Grâce au styliste allemand, le rayonnement de Chanel s'étend désormais bien au-delà du bâtiment parisien. Trente–cinq ans après l'arrivée de Karl Lagerfeld à la maison de la rue Cambon, Chanel ne s'est d'ailleurs jamais aussi bien portée. Pour la première fois, en juin 2018, elle diffuse ses résultats financiers, avec un chiffre d'affaires pour l'année passée de 8,6 milliards d'euros. De son côté, Karl Lagerfeld fait voyager ses créations de luxe à Dubaï (Emirats arabes unis), Salzbourg (Vienne) ou encore à Los Angeles (Etats–Unis).

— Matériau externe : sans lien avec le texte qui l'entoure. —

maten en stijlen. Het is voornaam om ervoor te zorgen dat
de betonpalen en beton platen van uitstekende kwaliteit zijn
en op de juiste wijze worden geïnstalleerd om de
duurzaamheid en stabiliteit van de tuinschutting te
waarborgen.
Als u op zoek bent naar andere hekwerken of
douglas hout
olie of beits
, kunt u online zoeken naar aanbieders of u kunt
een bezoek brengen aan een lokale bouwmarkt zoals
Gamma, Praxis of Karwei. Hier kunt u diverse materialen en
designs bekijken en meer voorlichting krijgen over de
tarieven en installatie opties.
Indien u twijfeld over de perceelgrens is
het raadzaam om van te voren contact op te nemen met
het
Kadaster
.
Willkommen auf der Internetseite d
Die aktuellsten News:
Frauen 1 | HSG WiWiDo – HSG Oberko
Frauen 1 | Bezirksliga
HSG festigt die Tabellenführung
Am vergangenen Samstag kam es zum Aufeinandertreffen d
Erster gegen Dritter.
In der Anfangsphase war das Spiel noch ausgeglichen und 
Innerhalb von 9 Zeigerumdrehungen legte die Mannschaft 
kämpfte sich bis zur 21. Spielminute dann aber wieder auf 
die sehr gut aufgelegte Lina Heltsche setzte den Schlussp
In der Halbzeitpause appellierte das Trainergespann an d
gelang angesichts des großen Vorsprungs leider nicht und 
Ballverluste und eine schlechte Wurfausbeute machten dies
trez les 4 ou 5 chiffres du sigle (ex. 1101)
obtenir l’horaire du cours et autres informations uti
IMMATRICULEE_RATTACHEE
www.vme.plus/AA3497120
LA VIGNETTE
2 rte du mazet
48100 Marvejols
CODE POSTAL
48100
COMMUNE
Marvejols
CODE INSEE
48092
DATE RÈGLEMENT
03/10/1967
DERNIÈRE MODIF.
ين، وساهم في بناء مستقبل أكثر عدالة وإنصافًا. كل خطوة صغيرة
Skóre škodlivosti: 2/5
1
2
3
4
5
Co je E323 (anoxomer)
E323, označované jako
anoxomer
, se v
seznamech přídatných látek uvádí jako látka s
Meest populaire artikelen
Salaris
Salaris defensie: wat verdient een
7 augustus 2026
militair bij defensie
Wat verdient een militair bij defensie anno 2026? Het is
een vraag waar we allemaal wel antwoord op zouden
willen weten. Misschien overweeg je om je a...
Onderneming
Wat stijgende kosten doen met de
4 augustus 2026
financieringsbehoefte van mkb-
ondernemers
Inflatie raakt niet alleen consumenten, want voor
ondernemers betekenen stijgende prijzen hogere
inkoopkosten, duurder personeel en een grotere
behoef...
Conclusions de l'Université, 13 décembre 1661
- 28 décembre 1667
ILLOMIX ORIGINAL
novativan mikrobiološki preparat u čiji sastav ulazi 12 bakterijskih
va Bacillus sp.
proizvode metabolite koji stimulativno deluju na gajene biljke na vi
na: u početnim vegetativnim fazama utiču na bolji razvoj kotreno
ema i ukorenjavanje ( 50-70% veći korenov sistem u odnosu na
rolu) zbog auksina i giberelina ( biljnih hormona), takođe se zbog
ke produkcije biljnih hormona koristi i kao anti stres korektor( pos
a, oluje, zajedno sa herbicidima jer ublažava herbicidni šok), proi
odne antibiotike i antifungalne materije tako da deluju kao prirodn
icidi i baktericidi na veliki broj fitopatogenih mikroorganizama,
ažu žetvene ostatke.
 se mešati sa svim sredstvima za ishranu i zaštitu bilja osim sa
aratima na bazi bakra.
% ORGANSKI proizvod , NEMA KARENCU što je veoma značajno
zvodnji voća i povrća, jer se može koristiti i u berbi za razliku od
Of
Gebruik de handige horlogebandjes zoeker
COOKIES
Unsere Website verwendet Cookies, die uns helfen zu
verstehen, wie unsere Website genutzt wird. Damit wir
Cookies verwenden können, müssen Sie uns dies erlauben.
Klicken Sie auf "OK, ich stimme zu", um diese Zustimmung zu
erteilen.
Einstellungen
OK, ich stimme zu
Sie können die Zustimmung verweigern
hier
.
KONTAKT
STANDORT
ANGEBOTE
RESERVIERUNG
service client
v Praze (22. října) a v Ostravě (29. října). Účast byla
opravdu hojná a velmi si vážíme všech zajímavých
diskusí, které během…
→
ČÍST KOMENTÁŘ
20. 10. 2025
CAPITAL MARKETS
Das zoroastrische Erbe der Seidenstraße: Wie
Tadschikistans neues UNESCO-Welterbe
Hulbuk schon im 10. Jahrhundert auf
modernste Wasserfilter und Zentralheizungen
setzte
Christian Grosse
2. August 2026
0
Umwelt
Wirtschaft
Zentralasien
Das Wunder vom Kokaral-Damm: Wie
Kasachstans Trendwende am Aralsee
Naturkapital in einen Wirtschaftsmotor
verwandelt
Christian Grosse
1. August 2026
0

Karl Lagerfeld a choisi un hangar à Santa Monica en Californie (Etats-Unis) pour présenter sa collection "Croisières", le 18 mai 2007. (MARK MAINZ / GETTY IMAGES / AFP)

Que va devenir la maison Chanel après la mort de ce géant de la mode ? Comment poursuivre le chemin tracé par celui qui a fait sa gloire ? "Sans lui, ça va être compliqué, tellement c'était un bourreau de travail, tellement il avait d'idées, de projets, estime Laurent Allen–Caron. Il ne faut pas oublier que c'est lui qui dessinait chacune des pièces. Je n'ai jamais compris comment il trouvait le temps de tout faire. Ca ne sera plus comme avant chez Chanel."

De son vivant, Karl Lagerfeld a toujours balayé la question de la succession. Interrogé sur le sujet à l'été 2018, il répondait laconiquement : "Entre les Wertheimer et moi, c'est comme entre Faust et le diable". Comprendre : le pacte, jusqu'à la mort. Côté coulisses, la transmission semble déjà sur les rails. Quelques heures seulement après l'annonce de la disparition de Karl Lagerfeld, la maison Chanel a annoncé la nomination de Virginie Viard pour le remplacer à la création des collections.

Sans Virginie, le défilé n'existerait pas. Elle est derrière toutes les collections, les métiers d'art, la couture et le reste. Elle est l'une des personnes essentielles chez Chanel.

Karl Lagerfeld

à Madame Le Figaro

Tous deux se sont rencontrés en 1987, lorsque la jeune femme était stagiaire chez Chanel. Dix ans plus tard, Virginie Viard a pris la direction du studio Chanel, poste qu'elle n'a plus quitté, rappelle le Huffington Post. Celle que Karl Lagerfeld surnommait "son bras droit et son bras gauche" était apparue, le 22 janvier dernier, à la place de son mentor, pour clôturer le défilé de la collection haute couture printemps–été 2019. C'est à elle que revient désormais l'immense tâche d'incarner la maison de la rue Cambon, après plus de trois décennies marquées par le visage du "Kaiser". Et preuve qu'un chapitre se ferme, Chanel devra choisir un autre théâtre que celui du Grand Palais pour ses prochains défilés. Des travaux sont annoncés dès 2020.